La mia valutazione politico-culturale sul referendum è che si tratta di un passo in avanti, che muove nella direzione che anche noi condividiamo: quella federalista. Tuttavia è necessario, mentre diciamo "SI", segnalare tutti i nodi irrisolti e i conseguenti rischi.

Il primo è che rimane una notevole indeterminatezza non solo nella partizione tra materie di competenza esclusiva (dello stato o delle regioni), ma, soprattutto e necessariamente, nella definizione delle materie concorrenti. Il che può aprire la strada a un contenzioso defatigante. Ma, soprattutto nel progetto Bossi, non è chiaro dove si situi la difesa del Bill of Rights.

Il secondo: non è immaginabile che il disegno federalista si attui immediatamente e per tutti allo stesso modo. La geometria variabile delle competenze e la velocità variabile della loro recezione sono inevitabili, senza che perciò stesso suoni come presupposto per una secessione silenziosa, come viene accusando la sinistra. Ovviamente tutto ciò può complicare i conflitti, contribuire a far crescere disuguaglianze. Occorrerà perciò un forte esercizio dell’autorità centrale per comporre i conflitti verticali e orizzontali (Corte costituzionale, Senato delle Regioni, Presidenzialismo). Ma l’alternativa a questa rischi resta quella di un immobilismo completo.
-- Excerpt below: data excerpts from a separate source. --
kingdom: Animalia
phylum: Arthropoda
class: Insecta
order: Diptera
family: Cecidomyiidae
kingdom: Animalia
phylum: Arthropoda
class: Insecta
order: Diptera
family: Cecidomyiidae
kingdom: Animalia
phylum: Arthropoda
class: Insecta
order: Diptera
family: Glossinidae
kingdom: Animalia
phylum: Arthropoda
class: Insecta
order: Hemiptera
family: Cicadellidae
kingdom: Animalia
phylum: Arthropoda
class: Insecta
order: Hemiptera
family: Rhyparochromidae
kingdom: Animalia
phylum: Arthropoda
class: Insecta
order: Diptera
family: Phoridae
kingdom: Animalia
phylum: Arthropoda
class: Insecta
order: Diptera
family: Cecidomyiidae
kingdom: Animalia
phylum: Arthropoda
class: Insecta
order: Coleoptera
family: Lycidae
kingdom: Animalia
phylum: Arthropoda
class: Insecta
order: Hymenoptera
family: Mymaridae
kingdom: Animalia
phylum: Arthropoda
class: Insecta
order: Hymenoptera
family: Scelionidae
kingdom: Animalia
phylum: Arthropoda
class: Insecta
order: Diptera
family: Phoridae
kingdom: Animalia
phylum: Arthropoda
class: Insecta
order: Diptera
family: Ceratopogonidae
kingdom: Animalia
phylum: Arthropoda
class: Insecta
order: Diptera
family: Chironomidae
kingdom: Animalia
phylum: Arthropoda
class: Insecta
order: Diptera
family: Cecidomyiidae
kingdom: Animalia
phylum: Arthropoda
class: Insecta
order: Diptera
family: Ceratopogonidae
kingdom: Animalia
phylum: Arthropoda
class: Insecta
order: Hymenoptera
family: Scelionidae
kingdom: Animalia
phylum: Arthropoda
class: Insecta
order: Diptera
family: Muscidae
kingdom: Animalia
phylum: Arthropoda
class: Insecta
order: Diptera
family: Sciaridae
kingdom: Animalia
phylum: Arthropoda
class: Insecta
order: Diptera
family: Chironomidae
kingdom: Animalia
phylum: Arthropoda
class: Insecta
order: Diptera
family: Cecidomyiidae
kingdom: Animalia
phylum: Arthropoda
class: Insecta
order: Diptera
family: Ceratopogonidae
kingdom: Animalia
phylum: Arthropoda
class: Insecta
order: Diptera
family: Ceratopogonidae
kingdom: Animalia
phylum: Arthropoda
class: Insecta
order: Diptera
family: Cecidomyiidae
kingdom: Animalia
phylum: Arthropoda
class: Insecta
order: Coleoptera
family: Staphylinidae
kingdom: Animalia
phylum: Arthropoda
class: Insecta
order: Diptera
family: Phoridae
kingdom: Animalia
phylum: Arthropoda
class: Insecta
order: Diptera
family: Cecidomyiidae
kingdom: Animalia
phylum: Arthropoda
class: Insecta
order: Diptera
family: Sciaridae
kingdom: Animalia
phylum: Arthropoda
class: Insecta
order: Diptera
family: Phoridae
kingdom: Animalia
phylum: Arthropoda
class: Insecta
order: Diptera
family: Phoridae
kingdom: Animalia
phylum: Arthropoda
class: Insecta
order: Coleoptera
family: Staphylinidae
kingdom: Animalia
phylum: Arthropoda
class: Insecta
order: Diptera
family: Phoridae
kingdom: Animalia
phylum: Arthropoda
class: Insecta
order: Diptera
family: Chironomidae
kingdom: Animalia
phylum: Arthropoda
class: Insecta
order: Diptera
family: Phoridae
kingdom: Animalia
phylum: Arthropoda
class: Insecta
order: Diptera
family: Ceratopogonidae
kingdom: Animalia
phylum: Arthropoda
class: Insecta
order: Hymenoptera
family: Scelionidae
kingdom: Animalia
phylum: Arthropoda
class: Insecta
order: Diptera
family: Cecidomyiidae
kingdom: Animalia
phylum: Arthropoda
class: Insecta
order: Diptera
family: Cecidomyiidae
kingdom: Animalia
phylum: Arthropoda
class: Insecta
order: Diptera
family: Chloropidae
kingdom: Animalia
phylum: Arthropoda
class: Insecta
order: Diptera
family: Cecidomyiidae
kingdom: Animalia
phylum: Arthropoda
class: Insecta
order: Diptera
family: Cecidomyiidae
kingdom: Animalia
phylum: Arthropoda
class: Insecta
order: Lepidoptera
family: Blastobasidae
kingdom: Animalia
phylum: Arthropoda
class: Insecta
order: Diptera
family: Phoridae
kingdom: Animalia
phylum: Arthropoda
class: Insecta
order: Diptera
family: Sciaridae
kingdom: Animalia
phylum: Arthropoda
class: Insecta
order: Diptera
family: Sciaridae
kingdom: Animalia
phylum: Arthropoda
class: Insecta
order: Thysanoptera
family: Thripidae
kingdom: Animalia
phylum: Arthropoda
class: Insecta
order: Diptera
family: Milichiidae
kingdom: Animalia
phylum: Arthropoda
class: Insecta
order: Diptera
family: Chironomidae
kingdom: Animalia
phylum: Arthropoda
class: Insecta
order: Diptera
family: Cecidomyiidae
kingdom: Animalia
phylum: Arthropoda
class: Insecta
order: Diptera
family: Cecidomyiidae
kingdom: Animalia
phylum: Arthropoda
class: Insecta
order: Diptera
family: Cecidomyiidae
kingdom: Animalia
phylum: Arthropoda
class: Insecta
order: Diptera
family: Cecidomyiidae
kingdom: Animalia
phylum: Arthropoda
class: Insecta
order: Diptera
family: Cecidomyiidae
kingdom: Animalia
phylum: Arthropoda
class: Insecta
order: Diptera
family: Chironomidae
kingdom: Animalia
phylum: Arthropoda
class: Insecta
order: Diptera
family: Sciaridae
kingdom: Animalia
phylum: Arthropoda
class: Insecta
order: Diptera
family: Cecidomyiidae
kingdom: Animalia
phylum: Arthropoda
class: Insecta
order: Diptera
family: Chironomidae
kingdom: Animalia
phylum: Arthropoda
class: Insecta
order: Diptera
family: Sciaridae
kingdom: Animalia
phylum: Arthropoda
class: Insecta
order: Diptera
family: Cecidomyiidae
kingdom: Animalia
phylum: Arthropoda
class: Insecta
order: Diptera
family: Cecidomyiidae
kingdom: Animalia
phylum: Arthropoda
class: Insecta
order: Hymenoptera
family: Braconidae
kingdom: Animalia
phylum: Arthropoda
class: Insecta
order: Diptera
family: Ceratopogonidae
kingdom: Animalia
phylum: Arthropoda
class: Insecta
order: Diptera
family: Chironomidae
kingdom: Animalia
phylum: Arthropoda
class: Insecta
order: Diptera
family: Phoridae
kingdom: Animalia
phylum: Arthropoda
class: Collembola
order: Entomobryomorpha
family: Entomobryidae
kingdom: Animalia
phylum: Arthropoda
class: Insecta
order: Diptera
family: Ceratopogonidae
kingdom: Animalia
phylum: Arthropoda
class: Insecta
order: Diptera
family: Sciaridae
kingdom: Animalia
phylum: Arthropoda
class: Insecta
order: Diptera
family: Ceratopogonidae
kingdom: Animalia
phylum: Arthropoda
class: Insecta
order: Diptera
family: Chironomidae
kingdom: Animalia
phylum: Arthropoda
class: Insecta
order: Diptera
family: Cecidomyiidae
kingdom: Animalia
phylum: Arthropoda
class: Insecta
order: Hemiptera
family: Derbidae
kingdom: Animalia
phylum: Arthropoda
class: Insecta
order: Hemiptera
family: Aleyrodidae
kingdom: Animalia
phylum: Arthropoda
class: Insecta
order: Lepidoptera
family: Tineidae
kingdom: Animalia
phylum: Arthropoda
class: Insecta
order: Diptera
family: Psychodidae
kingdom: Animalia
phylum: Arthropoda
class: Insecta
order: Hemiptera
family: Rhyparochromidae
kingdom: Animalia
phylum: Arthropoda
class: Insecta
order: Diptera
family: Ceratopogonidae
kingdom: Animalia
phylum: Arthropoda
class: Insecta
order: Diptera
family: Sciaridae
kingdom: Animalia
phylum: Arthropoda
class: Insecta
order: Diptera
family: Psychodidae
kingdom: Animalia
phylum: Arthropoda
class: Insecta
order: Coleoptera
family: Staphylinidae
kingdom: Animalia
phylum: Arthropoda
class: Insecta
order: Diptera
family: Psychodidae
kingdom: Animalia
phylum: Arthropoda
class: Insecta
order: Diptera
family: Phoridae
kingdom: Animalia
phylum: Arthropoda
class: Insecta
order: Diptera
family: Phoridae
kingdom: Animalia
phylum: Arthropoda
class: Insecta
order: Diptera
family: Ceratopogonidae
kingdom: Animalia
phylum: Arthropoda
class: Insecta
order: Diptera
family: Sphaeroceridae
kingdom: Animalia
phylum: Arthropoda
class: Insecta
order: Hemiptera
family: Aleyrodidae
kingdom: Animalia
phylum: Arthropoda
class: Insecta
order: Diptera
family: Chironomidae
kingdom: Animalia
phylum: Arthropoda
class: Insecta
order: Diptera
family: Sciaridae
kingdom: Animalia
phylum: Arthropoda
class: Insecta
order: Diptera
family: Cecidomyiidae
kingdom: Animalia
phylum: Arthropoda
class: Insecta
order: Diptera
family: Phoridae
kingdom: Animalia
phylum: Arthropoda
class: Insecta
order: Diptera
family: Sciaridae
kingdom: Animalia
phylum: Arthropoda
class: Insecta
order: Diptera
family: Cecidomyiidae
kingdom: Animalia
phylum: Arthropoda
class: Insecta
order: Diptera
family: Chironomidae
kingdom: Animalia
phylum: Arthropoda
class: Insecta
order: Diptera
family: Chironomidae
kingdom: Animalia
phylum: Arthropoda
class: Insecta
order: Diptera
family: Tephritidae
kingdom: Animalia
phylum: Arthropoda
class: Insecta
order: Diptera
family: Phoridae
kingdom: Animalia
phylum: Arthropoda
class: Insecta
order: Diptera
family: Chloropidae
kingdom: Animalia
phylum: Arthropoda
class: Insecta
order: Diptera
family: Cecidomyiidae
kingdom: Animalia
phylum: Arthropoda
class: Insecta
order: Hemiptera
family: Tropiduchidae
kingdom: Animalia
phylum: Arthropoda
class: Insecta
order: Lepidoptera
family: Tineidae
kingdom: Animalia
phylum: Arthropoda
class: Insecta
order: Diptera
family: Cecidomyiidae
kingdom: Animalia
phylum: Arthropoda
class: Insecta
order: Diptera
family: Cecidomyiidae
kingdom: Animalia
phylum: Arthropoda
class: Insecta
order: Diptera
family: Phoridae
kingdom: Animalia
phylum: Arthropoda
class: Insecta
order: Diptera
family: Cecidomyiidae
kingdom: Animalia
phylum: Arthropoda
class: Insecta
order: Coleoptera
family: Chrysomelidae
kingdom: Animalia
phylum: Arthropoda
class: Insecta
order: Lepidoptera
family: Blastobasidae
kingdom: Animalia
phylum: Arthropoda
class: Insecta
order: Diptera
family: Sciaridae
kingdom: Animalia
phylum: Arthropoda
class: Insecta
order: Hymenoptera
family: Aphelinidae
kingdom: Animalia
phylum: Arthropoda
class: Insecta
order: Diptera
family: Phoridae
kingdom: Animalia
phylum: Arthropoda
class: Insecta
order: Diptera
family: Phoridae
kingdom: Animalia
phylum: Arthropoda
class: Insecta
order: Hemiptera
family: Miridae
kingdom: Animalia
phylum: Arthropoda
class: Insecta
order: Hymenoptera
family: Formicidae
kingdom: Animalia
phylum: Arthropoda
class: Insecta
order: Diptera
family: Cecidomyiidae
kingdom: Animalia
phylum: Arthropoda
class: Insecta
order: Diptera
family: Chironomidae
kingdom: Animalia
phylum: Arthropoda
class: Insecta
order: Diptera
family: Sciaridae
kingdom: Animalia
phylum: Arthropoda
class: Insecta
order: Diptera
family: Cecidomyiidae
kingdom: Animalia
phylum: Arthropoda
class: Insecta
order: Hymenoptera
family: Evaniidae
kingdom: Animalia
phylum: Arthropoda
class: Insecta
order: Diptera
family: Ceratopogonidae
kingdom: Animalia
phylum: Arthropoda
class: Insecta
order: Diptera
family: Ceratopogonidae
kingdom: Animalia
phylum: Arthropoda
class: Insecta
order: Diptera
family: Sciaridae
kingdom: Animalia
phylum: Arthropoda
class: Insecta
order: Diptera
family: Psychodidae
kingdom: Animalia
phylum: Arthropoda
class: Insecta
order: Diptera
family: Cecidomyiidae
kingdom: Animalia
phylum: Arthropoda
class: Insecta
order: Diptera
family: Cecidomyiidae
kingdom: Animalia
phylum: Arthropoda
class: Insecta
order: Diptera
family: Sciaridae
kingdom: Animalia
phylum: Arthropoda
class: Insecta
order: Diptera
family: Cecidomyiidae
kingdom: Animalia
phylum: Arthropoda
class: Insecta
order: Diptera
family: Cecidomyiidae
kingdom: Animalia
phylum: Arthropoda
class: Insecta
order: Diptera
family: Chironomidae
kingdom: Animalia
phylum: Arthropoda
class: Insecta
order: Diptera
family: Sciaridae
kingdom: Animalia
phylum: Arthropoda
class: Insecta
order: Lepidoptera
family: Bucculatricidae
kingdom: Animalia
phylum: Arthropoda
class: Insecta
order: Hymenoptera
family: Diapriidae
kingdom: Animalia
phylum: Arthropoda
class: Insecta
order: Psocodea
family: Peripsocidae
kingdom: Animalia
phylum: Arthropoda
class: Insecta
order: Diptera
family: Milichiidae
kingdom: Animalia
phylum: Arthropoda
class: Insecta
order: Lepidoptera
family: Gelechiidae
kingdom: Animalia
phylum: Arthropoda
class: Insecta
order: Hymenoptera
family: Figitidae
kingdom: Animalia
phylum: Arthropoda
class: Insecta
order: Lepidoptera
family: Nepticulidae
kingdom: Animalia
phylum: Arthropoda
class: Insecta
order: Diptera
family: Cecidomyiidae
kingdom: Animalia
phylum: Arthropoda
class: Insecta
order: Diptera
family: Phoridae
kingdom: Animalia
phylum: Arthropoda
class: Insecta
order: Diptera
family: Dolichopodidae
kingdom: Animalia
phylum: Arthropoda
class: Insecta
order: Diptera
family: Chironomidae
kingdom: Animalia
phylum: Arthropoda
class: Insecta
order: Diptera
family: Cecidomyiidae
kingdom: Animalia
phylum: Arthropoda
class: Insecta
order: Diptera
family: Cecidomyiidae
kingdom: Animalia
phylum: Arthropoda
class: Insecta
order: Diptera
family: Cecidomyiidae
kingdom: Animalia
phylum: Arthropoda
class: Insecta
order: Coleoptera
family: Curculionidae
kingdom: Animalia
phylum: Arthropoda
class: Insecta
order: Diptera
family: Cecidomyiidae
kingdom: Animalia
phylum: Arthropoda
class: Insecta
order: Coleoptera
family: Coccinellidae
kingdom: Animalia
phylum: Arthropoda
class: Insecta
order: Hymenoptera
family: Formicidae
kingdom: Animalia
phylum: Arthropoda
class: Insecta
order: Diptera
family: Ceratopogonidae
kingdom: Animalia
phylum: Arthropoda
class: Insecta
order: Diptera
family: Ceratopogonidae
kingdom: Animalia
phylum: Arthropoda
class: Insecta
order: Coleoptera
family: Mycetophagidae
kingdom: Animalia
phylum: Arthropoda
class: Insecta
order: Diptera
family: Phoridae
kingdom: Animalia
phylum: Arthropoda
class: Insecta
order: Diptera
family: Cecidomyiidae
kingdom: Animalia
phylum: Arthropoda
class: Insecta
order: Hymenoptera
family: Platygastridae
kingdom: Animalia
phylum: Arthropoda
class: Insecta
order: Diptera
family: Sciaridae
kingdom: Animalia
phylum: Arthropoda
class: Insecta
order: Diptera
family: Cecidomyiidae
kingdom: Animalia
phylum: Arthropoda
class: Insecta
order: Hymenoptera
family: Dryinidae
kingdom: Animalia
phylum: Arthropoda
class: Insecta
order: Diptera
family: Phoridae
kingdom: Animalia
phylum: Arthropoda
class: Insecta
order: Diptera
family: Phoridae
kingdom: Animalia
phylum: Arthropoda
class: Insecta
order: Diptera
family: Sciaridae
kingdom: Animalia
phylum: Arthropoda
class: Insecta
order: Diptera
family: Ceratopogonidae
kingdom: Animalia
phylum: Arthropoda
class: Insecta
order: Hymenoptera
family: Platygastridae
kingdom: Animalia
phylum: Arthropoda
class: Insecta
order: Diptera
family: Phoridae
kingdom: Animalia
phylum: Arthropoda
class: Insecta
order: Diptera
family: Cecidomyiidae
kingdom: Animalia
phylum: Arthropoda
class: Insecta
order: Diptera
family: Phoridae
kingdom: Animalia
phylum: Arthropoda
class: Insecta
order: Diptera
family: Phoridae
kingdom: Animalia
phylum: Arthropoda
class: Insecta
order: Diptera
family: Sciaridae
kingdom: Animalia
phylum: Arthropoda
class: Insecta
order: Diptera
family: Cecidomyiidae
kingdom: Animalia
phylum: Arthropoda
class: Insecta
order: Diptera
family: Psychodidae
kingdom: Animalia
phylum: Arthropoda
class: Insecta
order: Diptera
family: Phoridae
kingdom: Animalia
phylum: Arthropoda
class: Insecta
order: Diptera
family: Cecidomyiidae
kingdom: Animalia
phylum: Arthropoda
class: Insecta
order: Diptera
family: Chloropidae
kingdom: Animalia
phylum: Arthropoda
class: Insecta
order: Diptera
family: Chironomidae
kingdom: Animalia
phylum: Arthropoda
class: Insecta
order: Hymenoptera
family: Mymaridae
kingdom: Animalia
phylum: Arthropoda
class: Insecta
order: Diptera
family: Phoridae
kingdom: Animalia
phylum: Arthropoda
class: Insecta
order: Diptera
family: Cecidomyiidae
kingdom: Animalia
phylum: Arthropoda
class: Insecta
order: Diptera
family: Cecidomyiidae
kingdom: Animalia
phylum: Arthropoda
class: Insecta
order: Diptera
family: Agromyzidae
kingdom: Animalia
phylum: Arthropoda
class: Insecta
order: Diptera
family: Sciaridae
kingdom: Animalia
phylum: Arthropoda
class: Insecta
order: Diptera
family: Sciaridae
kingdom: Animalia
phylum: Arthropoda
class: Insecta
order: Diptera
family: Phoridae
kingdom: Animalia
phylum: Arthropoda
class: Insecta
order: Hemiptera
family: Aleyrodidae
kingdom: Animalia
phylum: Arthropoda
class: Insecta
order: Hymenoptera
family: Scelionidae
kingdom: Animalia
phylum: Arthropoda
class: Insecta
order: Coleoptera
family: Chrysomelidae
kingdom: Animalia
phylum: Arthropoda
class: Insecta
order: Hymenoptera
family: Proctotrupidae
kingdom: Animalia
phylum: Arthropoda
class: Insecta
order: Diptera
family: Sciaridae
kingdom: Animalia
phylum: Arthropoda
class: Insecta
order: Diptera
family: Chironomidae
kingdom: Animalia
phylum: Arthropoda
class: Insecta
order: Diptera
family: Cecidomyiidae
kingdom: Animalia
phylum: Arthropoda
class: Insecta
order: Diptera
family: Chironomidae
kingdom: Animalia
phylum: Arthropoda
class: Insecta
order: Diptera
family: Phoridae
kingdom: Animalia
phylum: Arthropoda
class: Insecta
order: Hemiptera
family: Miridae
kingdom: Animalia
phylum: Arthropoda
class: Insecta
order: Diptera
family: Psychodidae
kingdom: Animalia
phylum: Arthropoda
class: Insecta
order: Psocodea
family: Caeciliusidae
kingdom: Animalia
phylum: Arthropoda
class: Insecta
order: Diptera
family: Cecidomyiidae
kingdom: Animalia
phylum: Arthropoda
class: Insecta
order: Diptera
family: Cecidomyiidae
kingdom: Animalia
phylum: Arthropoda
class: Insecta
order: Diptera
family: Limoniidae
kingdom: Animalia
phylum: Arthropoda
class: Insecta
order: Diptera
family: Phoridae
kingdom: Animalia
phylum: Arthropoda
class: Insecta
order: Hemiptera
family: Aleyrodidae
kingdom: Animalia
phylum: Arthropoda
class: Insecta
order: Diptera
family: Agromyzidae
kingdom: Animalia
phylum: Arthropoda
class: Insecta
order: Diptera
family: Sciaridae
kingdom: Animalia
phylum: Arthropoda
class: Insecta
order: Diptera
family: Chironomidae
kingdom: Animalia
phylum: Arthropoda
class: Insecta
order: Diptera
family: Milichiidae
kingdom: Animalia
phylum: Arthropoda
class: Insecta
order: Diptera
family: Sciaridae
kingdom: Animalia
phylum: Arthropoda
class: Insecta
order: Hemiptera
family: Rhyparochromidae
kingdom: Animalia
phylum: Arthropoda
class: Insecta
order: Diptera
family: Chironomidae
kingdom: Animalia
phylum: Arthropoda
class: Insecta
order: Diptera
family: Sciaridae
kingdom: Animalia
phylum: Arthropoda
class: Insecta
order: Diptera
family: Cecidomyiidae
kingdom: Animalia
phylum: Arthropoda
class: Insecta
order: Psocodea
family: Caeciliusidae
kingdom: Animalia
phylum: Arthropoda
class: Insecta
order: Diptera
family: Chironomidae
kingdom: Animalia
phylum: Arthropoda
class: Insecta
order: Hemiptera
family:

La costruzione federale deve avere le gambe nelle regioni, ma la testa nel sistema politico di rappresentanza nazionale: il bicameralismo "perfetto" va abolito, una delle due Camere deve diventare la Camera delle Regioni, eletta con il sistema americano. Diversamente le Regioni tenderebbero a funzionare solo come decentramento amministrativo (è questa la logica delle leggi Bassanini, a Costituzione invariata), unificate politicamente dal capo dell’esecutivo, ma non avrebbero legittimazione nel sistema democratico-rappresentativo. Inaccettabile l’idea di una terza Camera delle autonomie, con la quale, con l’alibi di introdurre una rappresentanza nazionale degli Enti locali accanto alle Regioni, si finirebbe per depotenziare la rappresentanza delle Regioni, ma, soprattutto per aggiungere al bicameralismo un tertium barocco.

Occorre anche avvertire che la variabile della dimensione territoriale-demografica, come la Fondazione Agnelli da molti anni ha dimostrato, è decisiva per la costruzione delle Regioni, che vogliano esercitare poteri fiscali effettivi e avere capacità di entrate.

Resta un’obiezione molto forte a questa posizione federalista: che la condizione delle Regioni, per la filosofia partitocratrica, consociativa, clientelare con cui sono state costruite, è così mal messa che un’ulteriore devoluzione di poteri finirebbe solo per peggiorarla, favorendo il saccheggio ambientale, lo spreco di denaro pubblico, la costruzione di enormi burocrazie inefficienti e corrotte, la violazione dei diritti individuali. Fenomeni del genere si realizzano già ora, in proporzione diversa, in tutte le Regioni, soprattutto in quelle meridionali. Il che significa che il solo federalismo verticale e istituzionale non è in grado di produrre un cambiamento. E’ vero! Ma si deve superare in avanti, aprendo il discorso, già formalmente avviato in tutte le Regioni, dei "nuovi statuti" regionali. Dobbiamo lanciare l’idea delle "Costituzioni regionali", nelle quali il sistema politico, il sistema elettorale e il sistema istituzionale siano, a loro volta, ispirati ai principi del federalismo, della separazione dei poteri, del check and balance, della difesa dei diritti individuali.

Ciò impone un'elezione separata di Presidente e Consiglio regionale, la delega di tutti i poteri adeguati e sufficienti alle unità municipali e alle aree metropolitane, la costituzione di una "Corte suprema" regionale e di una "Corte dei conti" regionale.

Insomma: ci sono molte ragioni per nutrire preoccupazioni e timori, ma la più grande che dovremmo avere è quella dell’immobilità conservatrice.

La Seconda repubblica è incominciata, una politica all’altezza deve assumere questo terreno come il suo più proprio.